Weekly business news journal

Business in Vancouver (BIV) is a weekly business news journal co-founded in 1989 by Peter Ladner in Vancouver, British Columbia, Canada. Published on Tuesdays it receives about 62,000 readers per week with a print circulation of about 1,800.

Its operations include the biv.com website, a portfolio of nearly two dozen annual business magazines, an extensive roster of special events, a daily radio program on Roundhouse Radio 98.3 FM Vancouver, a weekly podcast, and video production.

Its publisher is the Business in Vancouver Media Group, a division of Glacier Media.

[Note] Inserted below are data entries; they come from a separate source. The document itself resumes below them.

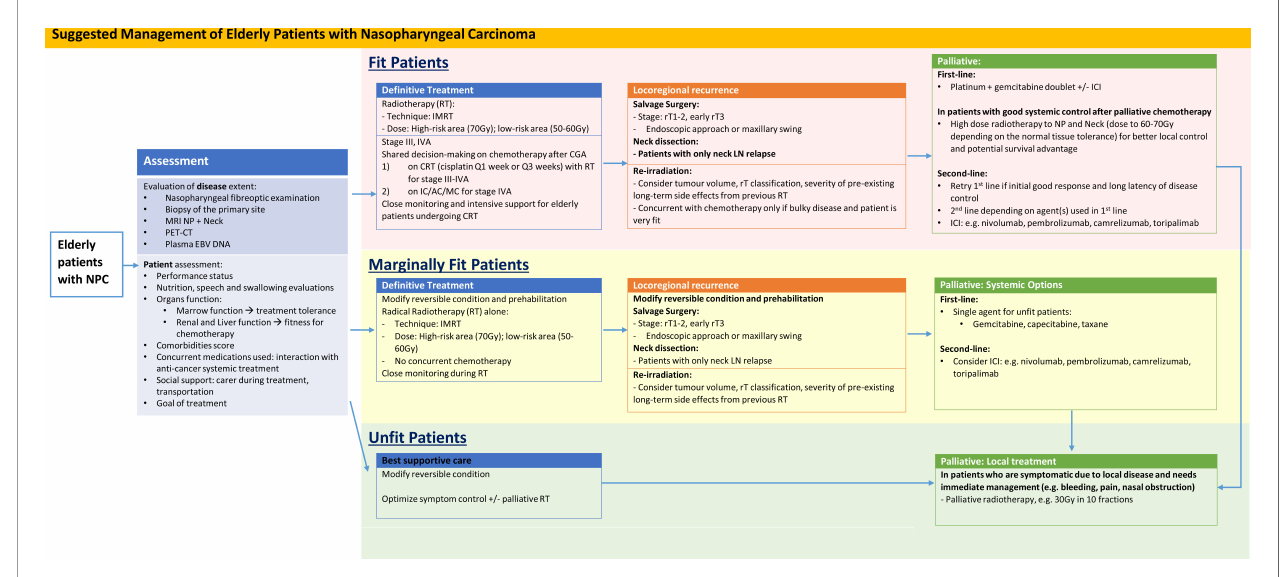
FIGURE 1 | Suggested Management of Elderly Patients with Nasopharyngeal Carcinoma. AC, adjuvant chemotherapy; CRT, concurrent chemoradiation; IC, induction chemotherapy; ICI, immune checkpoint inhibitors; IMRT, intensity modulated radiotherapy; LN, lymph node; MC, metronomic chemotherapy; NP, Nasopharynx; RT,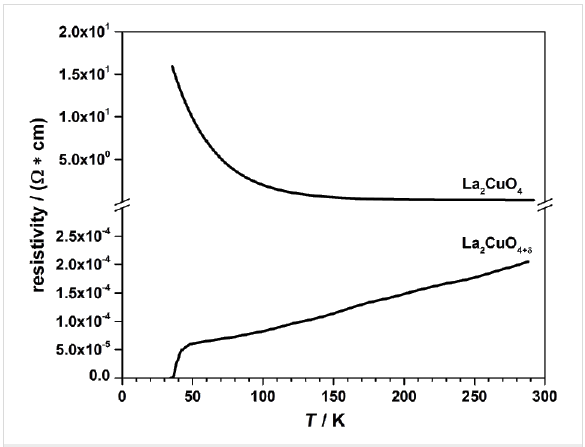
Figure 6: Resistivity versus temperature for the parent compound La 2 CuO 4 and for the superconducting La 2 CuO 4+ δ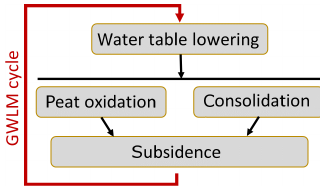
Figure 1. Schematic representation of the groundwater manage- ment cycle.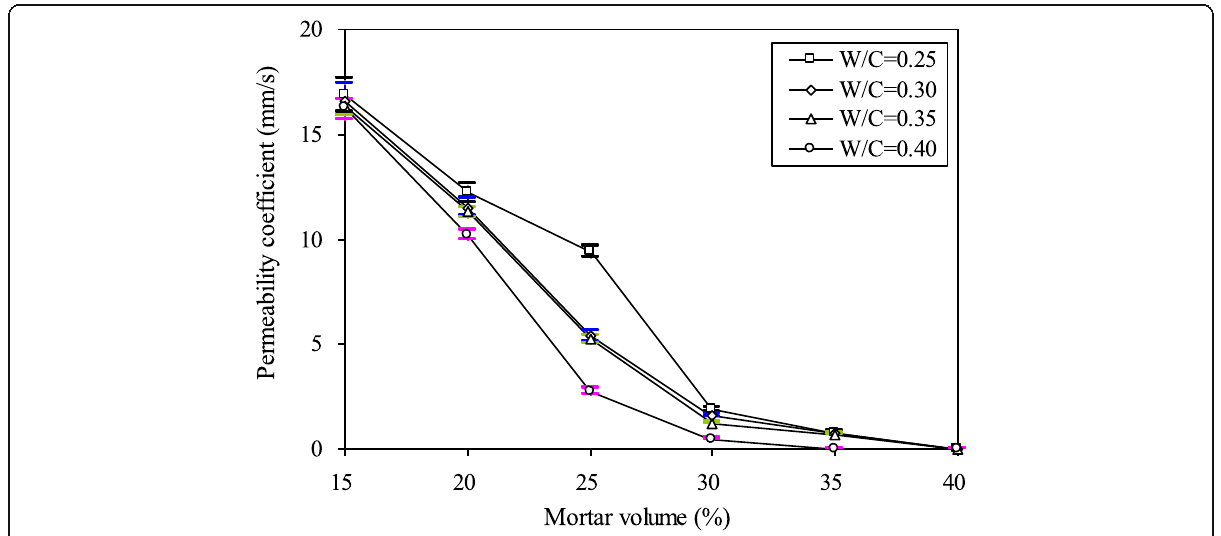
Fig. 8 Submerged permeability coefficient versus mortar volume for different W/C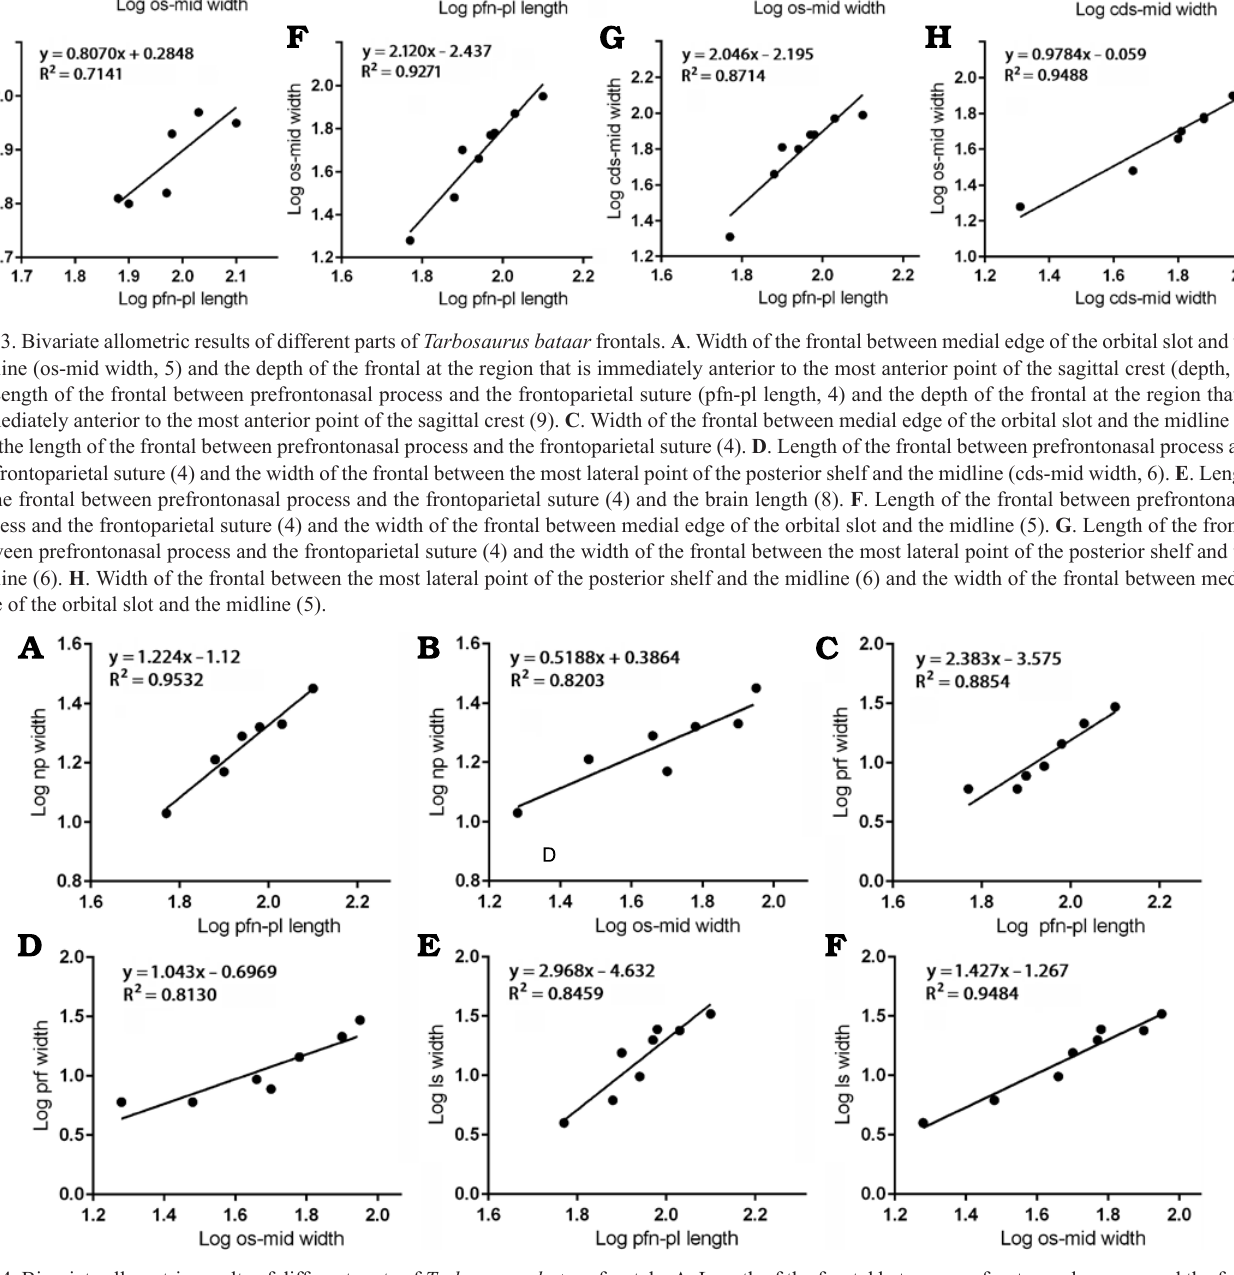
Fig. 4. Bivariate allometric results of different parts of Tarbosaurus bataar frontals. A . Length of the frontal between prefrontonasal process and the fron- toparietal suture (pfn-pl length, 4) and the width of the nasal process (np width, 1). B . Width of the frontal between medial edge of the orbital slot and the midline (os-mid width, 5) and the width of the nasal process (1). C . Length of the frontal between prefrontonasal process and the frontoparietal suture (4) and the width of the prefrontal suture (prf width, 2). D . Width of the frontal between medial edge of the orbital slot and the midline (5) and the width of the prefrontal suture (2). E . Length of the frontal between prefrontonasal process and the frontoparietal suture (4) and the width of the lacrimal socket (ls width, 3). F . Width of the frontal between medial edge of the orbital slot (5) and the midline and the width of the lacrimal socket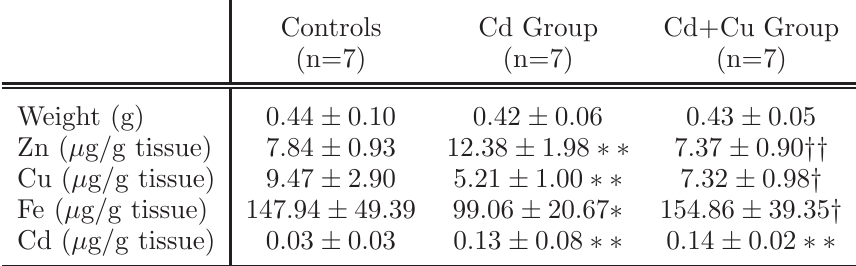
Table 1 Comparisons of placental weights and element levels (mean ± SD).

Among its special events, BIV manages an annual Forty Under 40 Awards program for the province's outstanding young entrepreneurs. It also manages the Influential Women in Business Awards related to senior executives in the private and public sectors.

Authors include Nelson Bennett, Glen Korstrom, Kirk LaPointe, Tyler Orton, Hayley Woodin and several commentators including Jock Finlayson, Peter Ladner, Gabriel Yiu,
and others.

In 2011 and 2013, its publications won the Jack Webster Foundation Business, Industry & Economics Awards.

The magazine's sections are:
- Agriculture
- Asia-Pacific
- Commentary
- Economy
- Entertainment
- Environment & Sustainability
- Forestry & Fisheries
- Hospitality & Tourism
- Human Resources
- Law & Politics
- Media & Marketing
- Mining & Energy
- Real Estate
- Retail & Manufacturing
- Sports & Leisure
- Technology
- Transportation

In February 2016, BIV listed Metro Vancouver attraction places ranked by number of visitors:
- Grouse Mountain
- Vancouver Aquarium
- Capilano Suspension Bridge Park
- Richmond Olympic Oval
- Science World

For the 2017 provincial election, BIV hosted an all-party debate including Green Party leader Andrew Weaver, Liberal Andrew Wilkinson and NDP Carole James.